## EXERCISE DIRECTIONS
Copy out, exactly as given, every line from the line with "тётушки, подружки и" to the end of the listing, both of those lines included.

## EXERCISE MATERIALS
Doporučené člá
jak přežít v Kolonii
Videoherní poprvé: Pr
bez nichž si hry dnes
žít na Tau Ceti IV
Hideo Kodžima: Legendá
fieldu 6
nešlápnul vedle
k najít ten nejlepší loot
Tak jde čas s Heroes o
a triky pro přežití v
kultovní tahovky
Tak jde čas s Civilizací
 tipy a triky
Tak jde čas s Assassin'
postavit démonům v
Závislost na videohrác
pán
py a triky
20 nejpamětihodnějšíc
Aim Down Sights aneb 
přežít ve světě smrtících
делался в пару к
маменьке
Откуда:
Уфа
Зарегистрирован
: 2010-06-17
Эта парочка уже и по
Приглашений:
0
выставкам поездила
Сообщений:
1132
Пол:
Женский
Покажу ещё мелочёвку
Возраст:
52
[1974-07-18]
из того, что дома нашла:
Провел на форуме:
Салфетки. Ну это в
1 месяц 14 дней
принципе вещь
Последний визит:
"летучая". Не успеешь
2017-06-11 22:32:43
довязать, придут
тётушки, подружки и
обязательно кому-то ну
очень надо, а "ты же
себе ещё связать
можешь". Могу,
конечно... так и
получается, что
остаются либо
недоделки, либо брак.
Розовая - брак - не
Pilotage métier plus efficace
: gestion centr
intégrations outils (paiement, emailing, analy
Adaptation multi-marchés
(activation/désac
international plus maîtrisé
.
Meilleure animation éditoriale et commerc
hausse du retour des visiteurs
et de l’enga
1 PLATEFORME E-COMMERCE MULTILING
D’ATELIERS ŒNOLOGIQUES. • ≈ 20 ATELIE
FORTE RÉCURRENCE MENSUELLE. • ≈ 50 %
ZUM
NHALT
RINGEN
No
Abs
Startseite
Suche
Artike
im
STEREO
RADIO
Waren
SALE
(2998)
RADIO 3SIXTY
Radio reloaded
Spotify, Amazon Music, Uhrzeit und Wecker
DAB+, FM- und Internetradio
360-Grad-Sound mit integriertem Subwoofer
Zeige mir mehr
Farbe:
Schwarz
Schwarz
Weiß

## RESULT OF THIS EXERCISE
тётушки, подружки и
обязательно кому-то ну
очень надо, а "ты же
себе ещё связать
можешь". Могу,
конечно... так и
получается, что
остаются либо
недоделки, либо брак.
Розовая - брак - не
Pilotage métier plus efficace
: gestion centr
intégrations outils (paiement, emailing, analy
Adaptation multi-marchés
(activation/désac
international plus maîtrisé
.
Meilleure animation éditoriale et commerc
hausse du retour des visiteurs
et de l’enga
1 PLATEFORME E-COMMERCE MULTILING
D’ATELIERS ŒNOLOGIQUES. • ≈ 20 ATELIE
FORTE RÉCURRENCE MENSUELLE. • ≈ 50 %
ZUM
NHALT
RINGEN
No
Abs
Startseite
Suche
Artike
im
STEREO
RADIO
Waren
SALE
(2998)
RADIO 3SIXTY
Radio reloaded
Spotify, Amazon Music, Uhrzeit und Wecker
DAB+, FM- und Internetradio
360-Grad-Sound mit integriertem Subwoofer
Zeige mir mehr
Farbe:
Schwarz
Schwarz
Weiß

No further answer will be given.